**Exercise requirements**
Among the entries below, find the line with "eine Freischaltung, so" and the line with "Regatul Unit al". Return exactly those lines and every line between them, but no pictures.

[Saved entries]
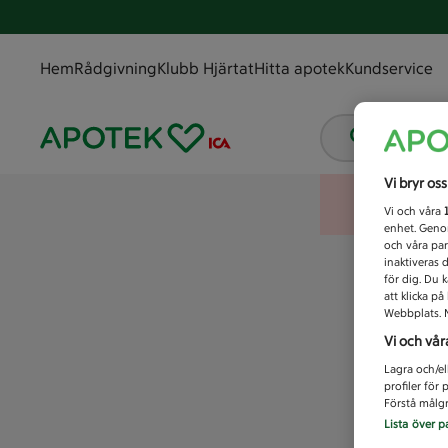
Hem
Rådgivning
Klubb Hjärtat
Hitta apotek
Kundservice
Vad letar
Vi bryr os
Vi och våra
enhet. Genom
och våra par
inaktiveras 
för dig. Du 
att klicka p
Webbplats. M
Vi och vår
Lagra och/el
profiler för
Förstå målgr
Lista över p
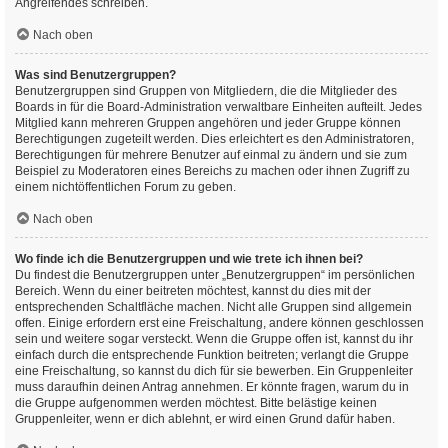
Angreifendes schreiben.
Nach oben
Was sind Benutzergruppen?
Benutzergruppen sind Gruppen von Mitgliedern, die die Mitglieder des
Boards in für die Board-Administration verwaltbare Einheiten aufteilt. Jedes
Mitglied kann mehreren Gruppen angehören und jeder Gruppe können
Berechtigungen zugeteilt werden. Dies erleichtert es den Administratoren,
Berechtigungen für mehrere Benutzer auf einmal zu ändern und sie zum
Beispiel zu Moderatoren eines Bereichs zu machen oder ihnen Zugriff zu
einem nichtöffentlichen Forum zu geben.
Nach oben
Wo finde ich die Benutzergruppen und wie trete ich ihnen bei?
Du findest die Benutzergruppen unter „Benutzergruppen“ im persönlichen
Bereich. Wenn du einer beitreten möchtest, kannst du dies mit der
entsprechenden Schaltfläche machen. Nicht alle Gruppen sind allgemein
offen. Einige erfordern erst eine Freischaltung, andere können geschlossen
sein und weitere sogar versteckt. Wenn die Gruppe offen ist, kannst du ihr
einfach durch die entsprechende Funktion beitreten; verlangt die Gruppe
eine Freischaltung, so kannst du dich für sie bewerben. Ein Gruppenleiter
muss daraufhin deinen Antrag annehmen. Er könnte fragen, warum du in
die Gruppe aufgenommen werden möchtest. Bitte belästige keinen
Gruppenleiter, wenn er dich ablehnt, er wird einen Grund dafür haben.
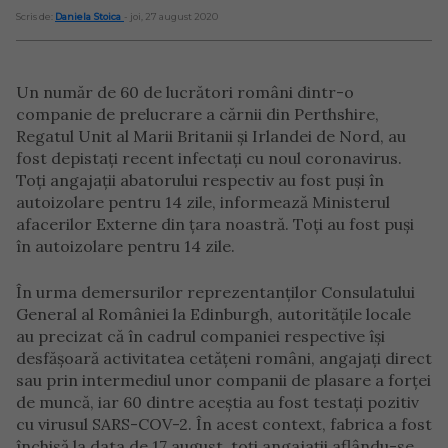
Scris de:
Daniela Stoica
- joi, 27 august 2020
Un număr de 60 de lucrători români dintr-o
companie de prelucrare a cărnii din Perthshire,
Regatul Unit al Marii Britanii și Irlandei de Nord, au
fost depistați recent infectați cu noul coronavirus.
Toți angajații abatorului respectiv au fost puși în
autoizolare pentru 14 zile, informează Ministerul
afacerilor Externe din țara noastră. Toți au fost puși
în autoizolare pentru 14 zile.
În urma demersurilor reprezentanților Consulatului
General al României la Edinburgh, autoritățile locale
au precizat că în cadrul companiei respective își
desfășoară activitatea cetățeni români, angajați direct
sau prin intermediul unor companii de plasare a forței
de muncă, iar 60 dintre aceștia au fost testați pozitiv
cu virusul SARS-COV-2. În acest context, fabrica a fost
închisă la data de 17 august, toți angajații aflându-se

**Output for this exercise**
eine Freischaltung, so kannst du dich für sie bewerben. Ein Gruppenleiter
muss daraufhin deinen Antrag annehmen. Er könnte fragen, warum du in
die Gruppe aufgenommen werden möchtest. Bitte belästige keinen
Gruppenleiter, wenn er dich ablehnt, er wird einen Grund dafür haben.
Scris de:
Daniela Stoica
- joi, 27 august 2020
Un număr de 60 de lucrători români dintr-o
companie de prelucrare a cărnii din Perthshire,
Regatul Unit al Marii Britanii și Irlandei de Nord, au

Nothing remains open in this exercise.